» Zu lesender Auszug:
Pressemitteilung | 10.04.1997

Neues EU-Fischereiabkommen mit Senegal wird Existenzbasis senegalesischer Kleinfischer gefährden


 

Bonn, 10.04.97: Das neue Fischereiabkommen zwischen der EU und dem Senegal, das Montag vom Ministerrat verabschiedet wird, mißachtet die grundsätzlichen Forderungen der senegalesischen Kleinfischer und das Grundrecht der Küstenbevölkerung nach Nahrung.

Im Rahmen der gemeinsamen europäischen Fischereipolitik schließt die EU Abkommen mit Entwicklungsländern ab, um - gegen Entschädigung - Zugriff auf deren Fischvorkommen zu sichern. Europäische NROs haben dies wegen Auswirkungen auf die Ernährungssicherheit schon vor Monaten kritisiert. Aufgrund der Überfischung bei den senegalesischen Bodenfischarten wurde im November letzten Jahres eine Reduzierung der europäischen Fänge in senegalesischen Hoheitsgewässern von 13.500 auf 2.000 Bruttoregistertonnen (BRT) diskutiert, damit sich die dezimierten Bestände wieder erholen können. Jetzt wurde die fünfach höhere Menge von 10.000 BRT vereinbart.

In der 12-Meilen-Zone sollen künftig keine Schiffe mit über 150 BRT (vorher 300 BRT) zugelassen werden. Dies ist keine substantielle Verbesserung, da die einheimischen Fischer nach wie vor in der 12-Meilen-Schutzzone mit EU-Schiffen konkurrieren müssen.

Zum ersten Mal ist der EU auch das Fischen freischwimmende Fischarten wie Makrelen erlaubt, deren Quote auf 25.000 Tonnen festgesetzt ist. Dies stellt einen zusätzlichen Druck auf die Fischressourcen dar. 22 europäische Schiffe erhalten eine Lizenz für freischwimmende Arten. Ein großer Trawler fängt schon allein 3.000 Tonnen während eines drei-bis vierwöchigen Fischfangs. Die hohe Zahl der Lizenzen trägt den Keim des Mißbrauchs in sich, denn die notwendigen Kontrollmaßnahmen können vom Senegal derzeit nicht geleistet werden.

» Material:
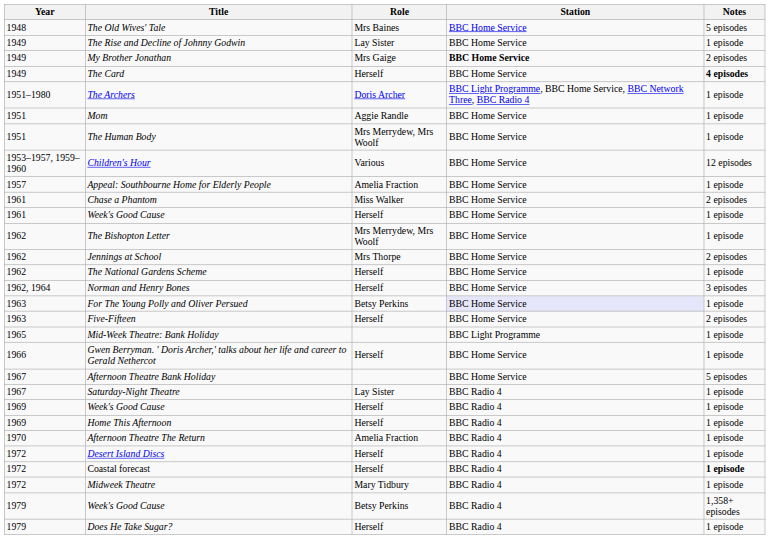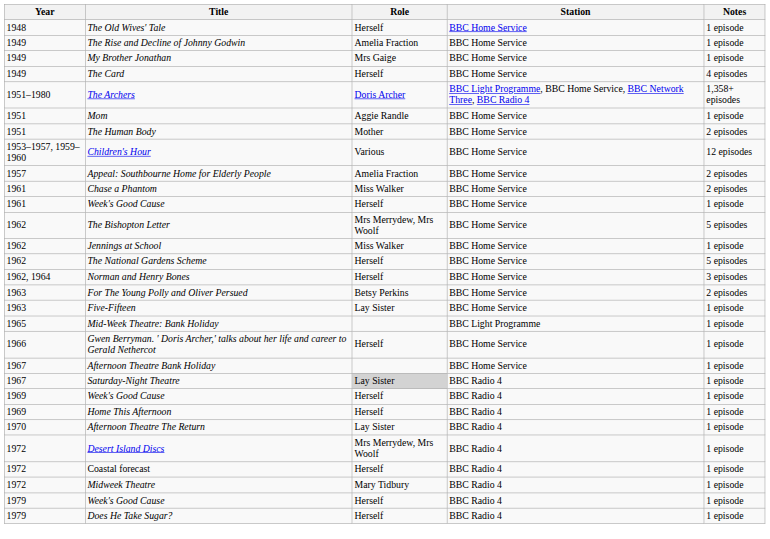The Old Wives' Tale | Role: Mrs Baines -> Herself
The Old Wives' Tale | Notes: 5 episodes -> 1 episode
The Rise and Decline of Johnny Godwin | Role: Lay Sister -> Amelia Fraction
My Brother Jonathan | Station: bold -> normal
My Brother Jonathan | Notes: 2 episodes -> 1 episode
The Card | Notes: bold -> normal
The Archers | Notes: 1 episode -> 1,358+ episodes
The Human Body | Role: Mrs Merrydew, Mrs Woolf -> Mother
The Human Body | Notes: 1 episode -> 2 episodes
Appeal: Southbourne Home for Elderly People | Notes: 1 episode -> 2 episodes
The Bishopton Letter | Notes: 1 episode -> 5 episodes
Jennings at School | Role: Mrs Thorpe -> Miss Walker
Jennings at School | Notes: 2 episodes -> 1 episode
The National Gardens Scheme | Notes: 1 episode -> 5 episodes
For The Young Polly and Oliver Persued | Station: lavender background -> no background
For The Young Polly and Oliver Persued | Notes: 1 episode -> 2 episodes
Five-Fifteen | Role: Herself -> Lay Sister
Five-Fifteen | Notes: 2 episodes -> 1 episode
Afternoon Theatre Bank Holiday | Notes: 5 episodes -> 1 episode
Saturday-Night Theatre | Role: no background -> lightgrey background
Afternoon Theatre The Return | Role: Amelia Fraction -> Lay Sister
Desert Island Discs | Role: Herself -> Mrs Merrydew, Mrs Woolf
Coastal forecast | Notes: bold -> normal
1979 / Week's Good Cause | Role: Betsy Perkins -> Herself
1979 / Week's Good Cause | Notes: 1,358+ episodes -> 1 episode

* * *

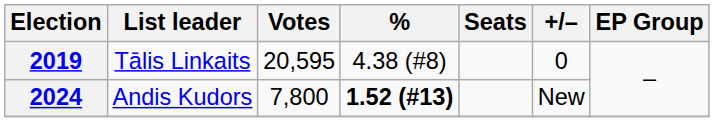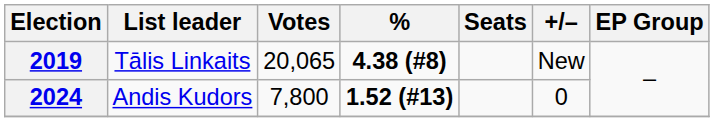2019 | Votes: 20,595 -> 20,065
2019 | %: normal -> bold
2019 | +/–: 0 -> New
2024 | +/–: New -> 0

» Arbeitsaufträge:
1. Schreiben Sie einen Abschnitt der Pressemitteilung zum Fischereiabkommen wortgetreu ab, indem Sie bei den Worten "Pressemitteilung | 10.04.1997" beginnen und nach "Küstenbevölkerung nach Nahrung." aufhören.
2. Welche Fangmenge in Bruttoregistertonnen wurde laut der Pressemitteilung zum Fischereiabkommen jetzt für die europäischen Fänge in senegalesischen Hoheitsgewässern vereinbart?
3. Fassen Sie die Pressemitteilung zum Fischereiabkommen in zwei Sätzen zusammen.
Das Material wird für die Bearbeitung nicht gebraucht.

» Lösungen nach Aufgaben:
1.
Pressemitteilung | 10.04.1997

Neues EU-Fischereiabkommen mit Senegal wird Existenzbasis senegalesischer Kleinfischer gefährden


 

Bonn, 10.04.97: Das neue Fischereiabkommen zwischen der EU und dem Senegal, das Montag vom Ministerrat verabschiedet wird, mißachtet die grundsätzlichen Forderungen der senegalesischen Kleinfischer und das Grundrecht der Küstenbevölkerung nach Nahrung.

2. 10.000 BRT.

3. Das neue Fischereiabkommen zwischen der EU und dem Senegal missachtet die Forderungen der senegalesischen Kleinfischer und das Grundrecht der Küstenbevölkerung auf Nahrung. Statt der diskutierten Senkung auf 2.000 BRT wurden 10.000 BRT vereinbart, EU-Schiffe konkurrieren weiter in der 12-Meilen-Zone mit einheimischen Fischern, und erstmals darf die EU freischwimmende Arten wie Makrelen fangen, was zusätzlichen Druck auf die Fischressourcen bedeutet.